05-16-2019, 09:15 AM
(05-16-2019, 02:44 AM)Kinser79 Wrote:The distribution of polling results has something like 42% approval as an average, with 39% as likely as 45%. He is doing worse than any other President since Truman at this stage. Only three Presidents ended up with a higher share of the vote than their approval at a similar state, and those were Nixon, Ford, and Reagan. With all three the gain was 3% or less. Nixon and Reagan of course won blow-out landslides with 49 states, but their positions were with approval in the mid-fifties -- and they both faced seriously-flawed challenges.Quote:Trump is “in the same structural position as Herbert Hoover and Jimmy Carter,”

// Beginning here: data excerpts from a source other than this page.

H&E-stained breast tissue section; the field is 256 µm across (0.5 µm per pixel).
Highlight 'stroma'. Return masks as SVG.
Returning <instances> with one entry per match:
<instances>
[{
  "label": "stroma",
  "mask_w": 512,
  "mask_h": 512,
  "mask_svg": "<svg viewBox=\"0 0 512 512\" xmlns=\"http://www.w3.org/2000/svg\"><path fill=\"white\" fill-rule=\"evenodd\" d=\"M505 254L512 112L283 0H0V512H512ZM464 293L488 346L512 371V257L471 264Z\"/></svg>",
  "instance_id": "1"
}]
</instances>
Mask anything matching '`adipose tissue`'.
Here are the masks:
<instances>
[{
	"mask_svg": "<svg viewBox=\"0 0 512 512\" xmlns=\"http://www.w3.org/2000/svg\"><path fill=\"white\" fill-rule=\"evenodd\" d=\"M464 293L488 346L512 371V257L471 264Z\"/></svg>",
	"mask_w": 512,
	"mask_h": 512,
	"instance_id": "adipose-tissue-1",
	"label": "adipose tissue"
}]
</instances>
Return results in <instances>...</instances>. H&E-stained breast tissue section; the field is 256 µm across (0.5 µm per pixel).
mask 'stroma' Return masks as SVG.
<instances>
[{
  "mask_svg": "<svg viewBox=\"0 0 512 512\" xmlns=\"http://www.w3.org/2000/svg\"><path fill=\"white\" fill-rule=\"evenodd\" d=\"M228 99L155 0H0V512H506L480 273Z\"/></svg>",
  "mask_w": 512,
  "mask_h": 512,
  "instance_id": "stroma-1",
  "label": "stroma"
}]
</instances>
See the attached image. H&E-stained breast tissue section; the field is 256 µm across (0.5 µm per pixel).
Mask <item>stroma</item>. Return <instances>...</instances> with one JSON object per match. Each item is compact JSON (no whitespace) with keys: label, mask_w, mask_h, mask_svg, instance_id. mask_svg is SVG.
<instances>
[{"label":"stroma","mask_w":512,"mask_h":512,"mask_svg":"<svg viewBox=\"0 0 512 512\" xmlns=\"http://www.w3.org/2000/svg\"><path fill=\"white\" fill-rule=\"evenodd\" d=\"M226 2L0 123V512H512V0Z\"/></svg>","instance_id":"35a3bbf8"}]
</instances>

Well just that fragment of a sentence means I can ignore this article even if I didn't know that already by hearing it was published in the New York Times (which is a shadow of its former self in reputation--seriously is there nothing that Boomers touch that doesn't turn into shit?).
Trump's aggregate polls have him sitting at around 45% approval when running against an amorphous blob that is the DNC. Get him against an other human and he'll blow them out of the water. Get him against Joe Biden, arguably the only person the Democrats have who could remotely take him on and he'll hit Landslide territory.
The data for approval numbers:
Quote:Average presidential approval ratings through this point in term via ABC/Post and Gallup polling:
Kennedy 73%
W Bush 71%
HW Bush 70%
Johnson 69%
Eisenhower 67%
Nixon 58%
Truman 56%
Obama 55%
Reagan 55%
Carter 52%
Clinton 51%
Ford 47%
Trump 38%
Reagan gained 3% and Nixon gained 2%. I know, I know -- nobody is going to win much more than about 60% of the popular vote in any Presidential election. I do not know what to make of HW and Clinton, as they had three-way races. Ford was behind, but he made it close -- not close enough.
Unless the GOP vote for President splinters with a conservative rival to Trump taking 5% or more of the popular vote, Trump will do better than to get 38% of the popular vote. Hoover got 40% and Carter got 41%, which suggests the floor for an incumbent who has control of his Party.
Most lose significantly from their approval number if they choose to run for re-election. Obama lost 4%, Ike lost 9%, and Carter lost 11%.
Note well that Trump is way behind Ford. Ford did not have much time in which to play catch-up, but Trump does. Still, Trump has a far-bigger hole, and he seems not to be gaining unless one puts undue stock in movements inside the margin of error of about 4%.
Trump is 9% behind Ford, who is 8% behind Reagan and Obama. (I think Obama had just whacked Osama bin Laden, and he might have done better in the 2012 election were it not for 'excessive melanin').
Are polls the definitive expression of political reality? No -- elections are. This said, I have seen lots of electoral losers way behind in the polls saying even on the eve of an election that the only poll that counts is the vote. They still lose big.
Trump is not winning America over to his agenda. He may have a solid hold over some constituencies and regions, but I look at the polling numbers and see someone who must get his act together. I see someone devoid of the political moxie for doing so.
The ideal subject of totalitarian rule is not the convinced Nazi or the dedicated Communist but instead the people for whom the distinction between fact and fiction, true and false, no longer exists -- Hannah Arendt.